Let them pile up. Several non-HSP friends of mine swear by it. I know we HSPs tend to abhor a long list of any things still undone, but on the other hand, you will not suffer the anxiety of maybe deleting something you may need someday. If you have the capability of searching your email, you can use your in-box as a filing system. This way, emails you might want to refer to are filed under many words–all the words, names, subjects in the email–rather than put into one file folder.
More Tactics to Consider
Here’s an idea: Out-of-office replies that say you answer emails once a day, two days a week, or whatever. Or an out-of-office reply that says you will be away for two days, three, or whatever. Either way, provide a phone number to leave a message if something needs your urgent attention–often people do not bother to write at all, much less call. Then stick to what you say and do not look at email at any other time.
Be careful who has your email address. If you can, have one for work, with an understanding that you will only be looking at it during your working hours. Then have a private address that only a few know and ask people not to give it out without checking with you.
Put a message on your phone that says you screen your calls by not answering until you hear who it is. Also say that of course you may simply not be at home, so callers should not take it personally if you do not pick up.

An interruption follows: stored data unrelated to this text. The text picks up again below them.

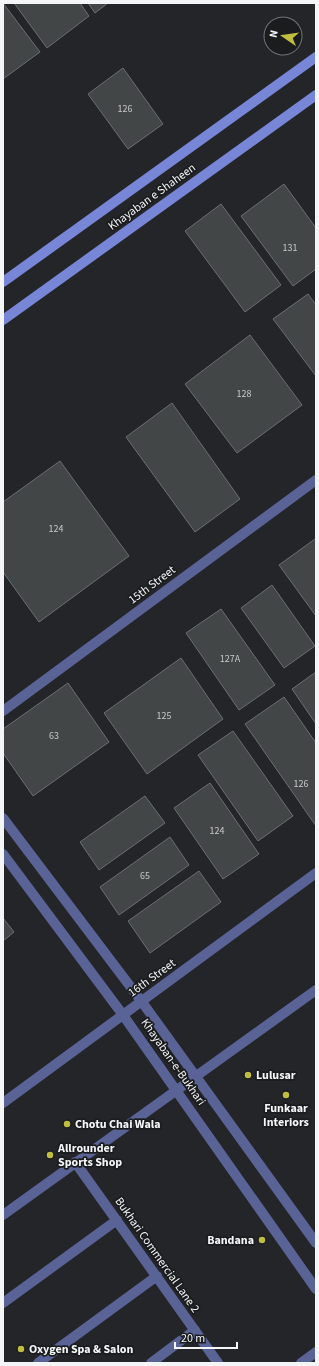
<svg xmlns="http://www.w3.org/2000/svg" width="319" height="1366" viewBox="0 0 319 1366" font-family="'Source Sans 3',sans-serif">
<style>
.building{fill:#424647;stroke:#6b6f71}
.lines{fill:none;stroke-linecap:round;stroke-linejoin:round}
.minor{stroke:#596396;stroke-width:10}
.tertiary{stroke:#596396;stroke-width:10}
.secondary{stroke:#7786d7;stroke-width:10}
.poi-dot{fill:#c0be40;stroke:#1a1c1e;stroke-width:1.5}
.labels{text-anchor:middle;dominant-baseline:central;stroke-width:3.5;stroke-linejoin:round;paint-order:stroke}
.number-label{font-size:10px;fill:#c7c9ca}
.street-label{font-size:12px;fill:#f3f5f6;stroke:#1a1c1e}
.poi-label{font-size:12px;font-weight:bold;fill:#f3f5f6;stroke:#1a1c1e;text-anchor:start}
</style>
<rect width="100%" height="100%" fill="#232528"/>
<!-- building -->
<path class="building" d="M3 3 40 52 3 79Z
M14 3H80L89 16 47 48Z
M88 3H108L95 13Z
M123 68 163 124 128 149 88 94Z
M284 184 316 228V269L293 286 241 216Z
M221 204 281 285 245 312 185 231Z
M308 294 316 305V376L273 319Z
M250 335 302 405 237 453 185 384Z
M172 403 240 499 195 532 126 437Z
M60 461 129 556 39 622 3 572V502Z
M315 539 316 540V616L279 565Z
M272 585 315 646 284 668 241 608Z
M221 609 275 685 239 710 186 633Z
M181 658 223 719 147 774 104 713Z
M316 672V724L292 689Z
M68 683 109 742 33 796 3 753V729Z
M284 697 316 743V826L245 724Z
M233 731 293 816 258 841 198 755Z
M210 783 259 854 223 879 174 808Z
M145 796 165 823 99 870 80 842Z
M170 837 189 865 119 915 100 887Z
M199 871 221 902 150 953 128 921Z
M3 918 14 932 3 941Z"/>
<g class="lines">
<!-- minor -->
<path class="minor" d="M3 711 316 480
M3 1103 316 873
M75 1162 218 1363
M3 1215 316 990
M3 1303 117 1220
M38 1363 157 1276
M151 1363 195 1330
M301 1363 316 1352"/>
<!-- tertiary -->
<path class="tertiary" d="M3 818 142 1002 316 1243
M3 854 123 1015 316 1289"/>
<!-- secondary -->
<path class="secondary" d="M3 282 316 57
M3 320 316 95"/>
</g>
<!-- markers -->
<g class="poi-dot">
<circle cx="248" cy="1075" r="4"/>
<circle cx="286" cy="1095" r="4"/>
<circle cx="67" cy="1124" r="4"/>
<circle cx="50" cy="1155" r="4"/>
<circle cx="262" cy="1240" r="4"/>
<circle cx="21" cy="1349" r="4"/>
</g>
<g class="labels">
<!-- number labels -->
<g class="number-label">
<text x="125" y="109">126</text>
<text x="290" y="248">131</text>
<text x="244" y="394">128</text>
<text x="56" y="529">124</text>
<text x="230" y="659">127A</text>
<text x="164" y="716">125</text>
<text x="54" y="736">63</text>
<text x="301" y="784">126</text>
<text x="217" y="831">124</text>
<text x="145" y="876">65</text>
</g>
<!-- street labels -->
<g class="street-label">
<text transform="translate(152 197) rotate(-36)">Khayaban e Shaheen</text>
<text transform="translate(152 585) rotate(-37)">15th Street</text>
<text transform="translate(152 978) rotate(-36)">16th Street</text>
<text transform="translate(173 1062) rotate(55)">Khayaban-e-Bukhari</text>
<text transform="translate(157 1255) rotate(55)">Bukhari Commercial Lane 2</text>
</g>
<!-- poi labels -->
<g class="poi-label">
<text x="256" y="1075">Lulusar</text>
<text x="286" y="1108" text-anchor="middle">Funkaar<tspan x="286" dy="14">Interiors</tspan></text>
<text x="75" y="1124">Chotu Chai Wala</text>
<text x="58" y="1148">Allrounder<tspan x="58" dy="14">Sports Shop</tspan></text>
<text x="254" y="1240" text-anchor="end">Bandana</text>
<text x="29" y="1349">Oxygen Spa &amp; Salon</text>
</g>
</g>
<!-- border -->
<rect width="319" height="1366" fill="none" stroke="#f3f5f6" stroke-width="8"/>
<!-- north arrow -->
<g transform="translate(283 36) rotate(283)"><circle r="19" fill="#1a1c1e" stroke="#717374"/>
<path d="M0-3L7 15L0 10L-7 15Z" fill="#c0be40"/>
<text y="-6" font-size="11" font-weight="bold" text-anchor="middle" fill="#f3f5f6">N</text>
</g>
<!-- scale -->
<path d="M175 1342v6h62v-6" fill="none" stroke="#f3f5f6" stroke-width="2"/>
<text x="181" y="1342" font-size="12" fill="#f3f5f6" stroke="#1a1c1e" stroke-width="3" paint-order="stroke">20 m</text>
</svg>
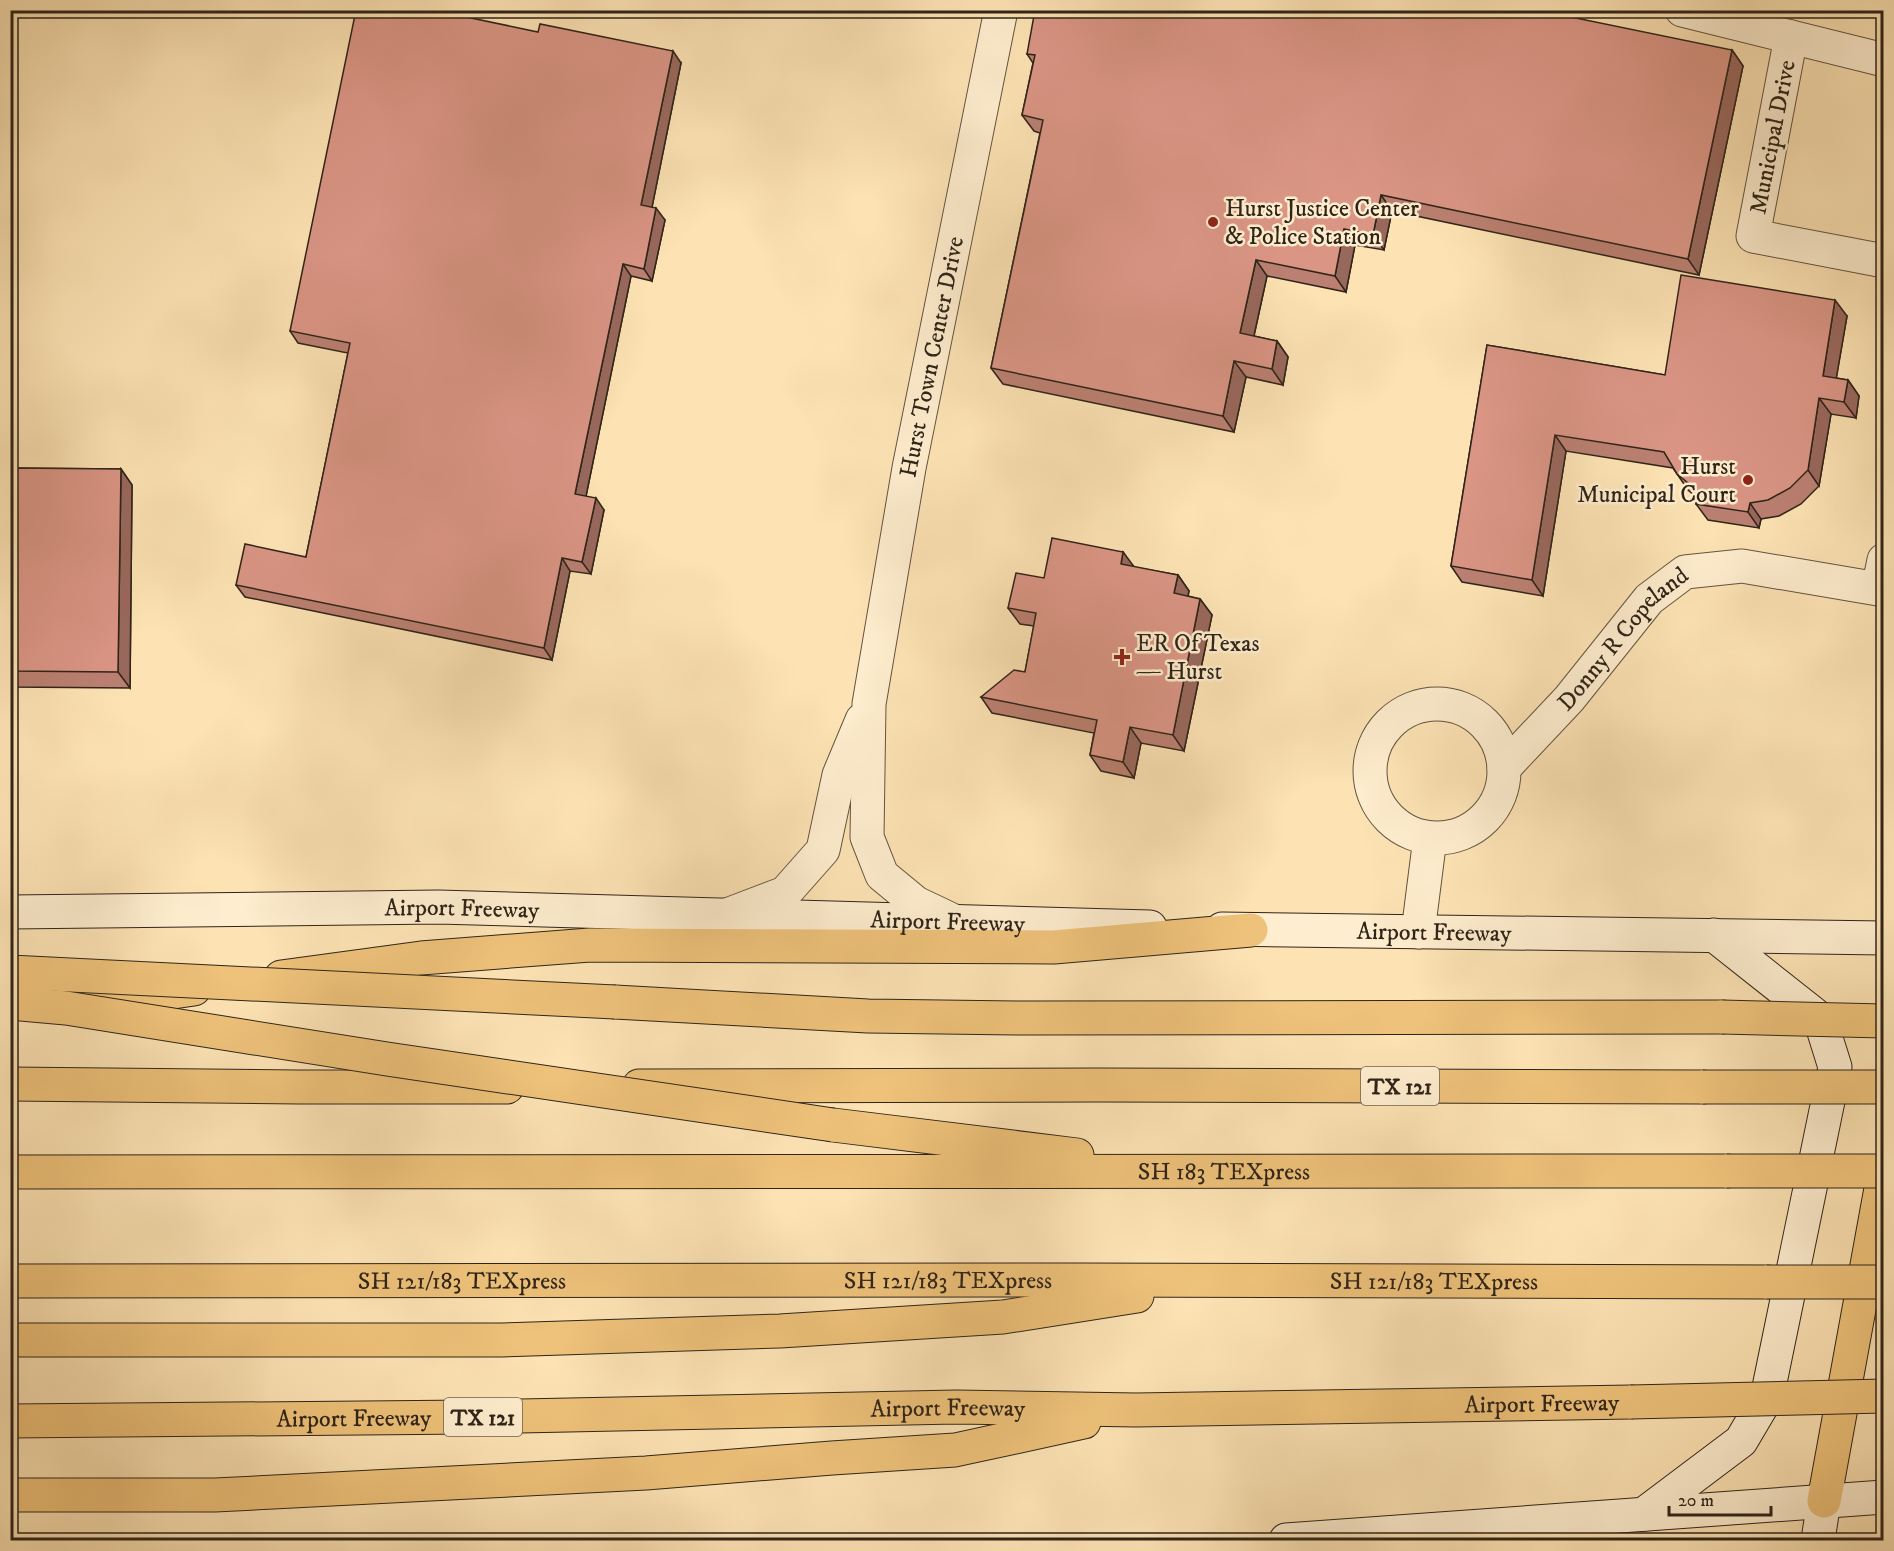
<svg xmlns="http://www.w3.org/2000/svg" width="1894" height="1551" font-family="'IM FELL DW Pica',serif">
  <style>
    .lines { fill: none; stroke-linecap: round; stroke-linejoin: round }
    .minor-casing { stroke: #625440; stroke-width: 35 }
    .secondary-casing { stroke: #2f2419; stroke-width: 35 }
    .primary-casing { stroke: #2f2419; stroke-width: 35 }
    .motorway-casing { stroke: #2f2419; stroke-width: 35 }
    .minor { stroke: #feedce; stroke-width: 33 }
    .secondary { stroke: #feedce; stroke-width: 33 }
    .primary { stroke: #eec27a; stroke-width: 33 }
    .motorway { stroke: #eec27a; stroke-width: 33 }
    .motorway-bridge-casing { stroke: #2f2419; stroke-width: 35; stroke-linecap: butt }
    .motorway-bridge { stroke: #eec27a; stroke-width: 33 }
    .wall { fill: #bb8072; stroke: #2f2419; stroke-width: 1.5 }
    .shaded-wall { fill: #99685d; stroke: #2f2419; stroke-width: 1.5 }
    .building { fill: #da9585; stroke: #2f2419; stroke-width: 1.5 }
    .poi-dot { fill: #8f2418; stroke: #feedce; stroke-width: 2 }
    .labels { text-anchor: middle; stroke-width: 5; stroke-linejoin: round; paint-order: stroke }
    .shield { fill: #feedce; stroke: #6d604f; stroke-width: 1.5 }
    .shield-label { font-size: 22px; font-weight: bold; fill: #2f2419 }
    .street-label { font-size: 24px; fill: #2f2419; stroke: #feedce }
    .poi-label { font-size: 24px; fill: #2f2419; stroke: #feedce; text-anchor: start }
  </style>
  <rect width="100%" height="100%" fill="#fde3b4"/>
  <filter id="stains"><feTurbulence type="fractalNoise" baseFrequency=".00333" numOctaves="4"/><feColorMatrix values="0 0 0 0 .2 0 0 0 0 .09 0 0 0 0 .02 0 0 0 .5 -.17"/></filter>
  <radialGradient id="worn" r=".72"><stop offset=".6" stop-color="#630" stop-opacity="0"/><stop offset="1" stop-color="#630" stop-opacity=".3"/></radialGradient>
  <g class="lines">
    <defs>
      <g id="minor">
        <polyline points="1682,10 1884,60"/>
        <polyline points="1791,37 1753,236 1884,261"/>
        <circle cx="1437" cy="771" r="67"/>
        <path id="s1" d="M 1504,768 L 1569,699 L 1649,599 L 1685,572 L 1742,566 L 1878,589 L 1884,560"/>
        <polyline points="727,915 785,893 823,850 839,775 862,720"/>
        <path id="s2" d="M 956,922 L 916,903 L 882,875 L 880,870 L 867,837 L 869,704 L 909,468 L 1001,10"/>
        <polyline points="1418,932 1430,838"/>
      </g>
      <g id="secondary">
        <path id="s3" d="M 10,912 L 438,907 L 1150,927"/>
        <path id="s4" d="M 1222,929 L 1884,938"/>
        <polyline points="1644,1514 1741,1441 1767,1397 1835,1067 1820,1019 1714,935"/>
        <polyline points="1286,1540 1884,1497"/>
        <polyline points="1818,1540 1824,1501"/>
      </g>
      <polyline id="primary" points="1824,1501 1884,1172"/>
      <g id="motorway">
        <polyline points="281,977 421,958 590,945 1054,947 1251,930"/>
        <polyline points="615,1002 868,1016 1016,1018 1722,1017"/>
        <polyline points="76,1006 194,989"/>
        <polyline points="10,1084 299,1087 507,1087"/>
        <polyline points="639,1086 1097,1085 1703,1087"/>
        <polyline points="833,1125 1077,1155"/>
        <path id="s5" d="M 10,1172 L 1727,1171"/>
        <path id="s6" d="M 10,1281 L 1080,1280 L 1767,1282"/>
        <polyline points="10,1340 502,1340 780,1331 1003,1317 1137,1296"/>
        <path id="s7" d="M 10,1421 L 470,1417 L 956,1407 L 1136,1410 L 1631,1402"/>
        <polyline points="10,1495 215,1495 646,1473 832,1458 955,1450 1084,1422"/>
      </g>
    </defs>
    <use href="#minor" class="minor-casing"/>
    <use href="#secondary" class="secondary-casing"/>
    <use href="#primary" class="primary-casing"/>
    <use href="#motorway" class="motorway-casing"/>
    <use href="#minor" class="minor"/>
    <use href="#secondary" class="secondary"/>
    <use href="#primary" class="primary"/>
    <use href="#motorway" class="motorway"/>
    <defs>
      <g id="motorway-bridge">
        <polyline points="10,972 615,1002"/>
        <polyline points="10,1003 66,1008 387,1059 833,1125"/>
        <polyline points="1722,1017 1884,1021"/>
        <polyline points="1703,1087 1884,1087"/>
        <polyline points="1727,1171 1884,1171"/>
        <polyline points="1767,1282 1884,1282"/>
        <polyline points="1631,1402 1884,1396"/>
      </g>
    </defs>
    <use href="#motorway-bridge" class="motorway-bridge-casing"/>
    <use href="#motorway-bridge" class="motorway-bridge"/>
  </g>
  <g class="wall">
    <polygon points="25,10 41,10 41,13"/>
    <polygon points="1732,50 1743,66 1699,275 1392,211 1384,250 1355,245 1346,292 1267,276 1254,336 1277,341 1288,357 1283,385 1246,377 1234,432 1003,384 991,368 1040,133 1034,131 1022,115 1033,63 1027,54"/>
    <polygon points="681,63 652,207 665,220 652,281 631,276 586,496 604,510 591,574 570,571 552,660 245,597 236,585 306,557 348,353 298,343 290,331"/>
    <polygon points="1847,316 1836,378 1848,380 1859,396 1856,418 1831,414 1819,486 1801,504 1779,516 1761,519 1759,528 1708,520 1696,504 1697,498 1688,490 1673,468 1566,451 1543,596 1462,582 1451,566 1487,345 1665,375"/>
    <polygon points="10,468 121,469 132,485 130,688 10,687"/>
    <polygon points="1123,552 1133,567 1178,575 1189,591 1188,596 1200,599 1212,615 1184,751 1141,743 1134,778 1101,771 1090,755 1094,733 992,713 981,697 1025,672 1034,626 1020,624 1008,608 1044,578"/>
  </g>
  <g class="shaded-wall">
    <polygon points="1732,50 1743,66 1699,275 1688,259"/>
    <polygon points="673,51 681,63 650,217 641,205"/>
    <polygon points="1381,195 1392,211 1384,250 1373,235"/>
    <polygon points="656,208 665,220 652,281 644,269"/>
    <polygon points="1344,229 1355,245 1346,292 1335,276"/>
    <polygon points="1256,260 1267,276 1251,349 1240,333"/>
    <polygon points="623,264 631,276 584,506 575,494"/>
    <polygon points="1835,300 1847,316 1834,392 1823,376"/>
    <polygon points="1277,341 1288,357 1283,385 1272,369"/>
    <polygon points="1234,361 1246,377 1234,432 1223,416"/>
    <polygon points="1848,380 1859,396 1856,418 1844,402"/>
    <polygon points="1819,398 1831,414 1819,486 1808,470"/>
    <polygon points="1555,435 1566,451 1543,596 1532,580"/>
    <polygon points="121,469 132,485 130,688 118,672"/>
    <polygon points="596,498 604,510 591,574 582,562"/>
    <polygon points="1750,503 1761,519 1759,528 1748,512"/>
    <polygon points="1123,552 1135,568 1121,564"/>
    <polygon points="562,558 570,571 552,660 544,648"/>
    <polygon points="1178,575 1189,591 1185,609 1174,593"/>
    <polygon points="1200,599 1212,615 1184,751 1173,735"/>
    <polygon points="1130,727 1141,743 1134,778 1123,762"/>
  </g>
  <g class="building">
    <polygon points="356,10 433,10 538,32 540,24 673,51 641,205 656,208 644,269 623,264 575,494 596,498 582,562 562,558 544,648 236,585 245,544 306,557 350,343 290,331"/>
    <polygon points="1035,10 1537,10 1732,50 1688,259 1381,195 1373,235 1344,229 1335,276 1256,260 1240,333 1277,341 1272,369 1234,361 1223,416 991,368 1043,120 1022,115 1035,55 1027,54"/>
    <polygon points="1681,275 1835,300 1823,376 1848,380 1844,402 1819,398 1808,470 1790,488 1768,500 1750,503 1748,512 1696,504 1698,491 1677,474 1664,452 1555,435 1532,580 1451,566 1487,345 1665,375"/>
    <polygon points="10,468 121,469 118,672 10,671"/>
    <polygon points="1052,538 1123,552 1121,564 1178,575 1174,593 1200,599 1173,735 1130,727 1123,762 1090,755 1097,720 981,697 1014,670 1025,672 1036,613 1008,608 1016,573 1044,578"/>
  </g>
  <g class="poi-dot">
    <circle cx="1213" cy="222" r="6"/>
    <circle cx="1748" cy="480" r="6"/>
    <path d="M1119 648h6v6h6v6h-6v6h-6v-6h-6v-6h6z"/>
  </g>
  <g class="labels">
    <g class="shield">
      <rect x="1361" y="1067" width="78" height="38" rx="4.5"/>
      <rect x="444" y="1398" width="78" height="38" rx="4.5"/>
    </g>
    <g class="shield-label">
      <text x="1400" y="1094">TX 121</text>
      <text x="483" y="1425">TX 121</text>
    </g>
    <g class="street-label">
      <text transform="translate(1772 137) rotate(-79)" y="8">Municipal Drive</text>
      <text dy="8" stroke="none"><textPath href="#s2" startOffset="615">Hurst Town Center Drive</textPath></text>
      <text dy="8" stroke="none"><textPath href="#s1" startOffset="176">Donny R Copeland</textPath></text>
      <text dy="8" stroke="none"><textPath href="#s3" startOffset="452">Airport Freeway</textPath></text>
      <text dy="8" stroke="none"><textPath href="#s3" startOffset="938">Airport Freeway</textPath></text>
      <text dy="8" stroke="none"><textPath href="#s4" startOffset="212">Airport Freeway</textPath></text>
      <text dy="8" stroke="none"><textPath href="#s5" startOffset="1214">SH 183 TEXpress</textPath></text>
      <text dy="8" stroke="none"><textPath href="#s6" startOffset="938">SH 121/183 TEXpress</textPath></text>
      <text dy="8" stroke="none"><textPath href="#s6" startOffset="452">SH 121/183 TEXpress</textPath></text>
      <text dy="8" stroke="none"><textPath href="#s6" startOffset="1424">SH 121/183 TEXpress</textPath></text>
      <text dy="8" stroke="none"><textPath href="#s7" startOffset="1532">Airport Freeway</textPath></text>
      <text dy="8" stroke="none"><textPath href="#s7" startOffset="938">Airport Freeway</textPath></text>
      <text dy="8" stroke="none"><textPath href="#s7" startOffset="344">Airport Freeway</textPath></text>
    </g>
    <g class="poi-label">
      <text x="1225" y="216">Hurst Justice Center<tspan x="1225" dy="28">&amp; Police Station</tspan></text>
      <text x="1736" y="474" text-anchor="end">Hurst<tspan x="1736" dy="28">Municipal Court</tspan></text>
      <text x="1136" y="651">ER Of Texas<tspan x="1136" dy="28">— Hurst</tspan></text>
    </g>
  </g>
  <rect width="1894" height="1551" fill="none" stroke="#fde3b4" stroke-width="36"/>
  <rect x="12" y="12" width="1870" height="1527" fill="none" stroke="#2f2419" stroke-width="3"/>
  <rect x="18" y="18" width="1858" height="1515" fill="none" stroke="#2f2419" stroke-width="1.5"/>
  <path d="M1669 1506v9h102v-9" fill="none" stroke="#2f2419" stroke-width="3"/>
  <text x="1678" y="1506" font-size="18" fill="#2f2419" stroke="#feedce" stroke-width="4.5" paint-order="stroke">20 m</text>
  <rect width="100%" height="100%" filter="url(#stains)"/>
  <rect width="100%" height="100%" fill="url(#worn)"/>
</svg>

By the way, you will eventually be told that you are “hard to reach” and “acting like a recluse.” Consider it a sign of your success, as long as those you love are getting through.
“But I’m an Extravert!”
Yes, and you need down time just as much as any other HSP. Face it: Most of us have a raft of nice acquaintances we’d like to know better, but can you be close to all of them? Get tough with yourself. Elevate those you care most about to dear-friend-or-family-member status and decide if the others will survive without having you in their lives quite so much. Maybe you want to see them sometimes, but not so often that your spacious time is gone. Here’s a trick. After having lunch with someone you haven’t seen for awhile and who is not on your Most Special People list, instead of saying, “I hope we get together again soon” or “Let’s not make it so long next time,” say “So glad we’re keeping up these annual lunches.” More honesty, shorter lists of who you feel you ought to see again soon.
Eliminate the Right Stuff
If you can afford it, hire an assistant to do some of the dumb stuff, even just for a few hours a week. Think carefully before you say you can’t afford it. Spacious time is priceless. On the other hand, do not eliminate things that give you some space to just hang loose. Don’t hire someone to do all of your gardening or housework. Cutting off dead roses, raking leaves, sweeping the kitchen so that it’s crumb free again–those can be satisfying, dreamy things if you do them spaciously, not in a hurry. Don’t use appliances to wash all of your dishes or to microwave away the time it takes for soup to warm up and you to develop a nice anticipation of it.
I’m sure you can think of dozens of ways to outsmart the time-gobblers in your life, once you realize you have to get firm, even mad. Push them back out of your time space. Think like a revolutionary plotting to change the entire world, one minute at a time.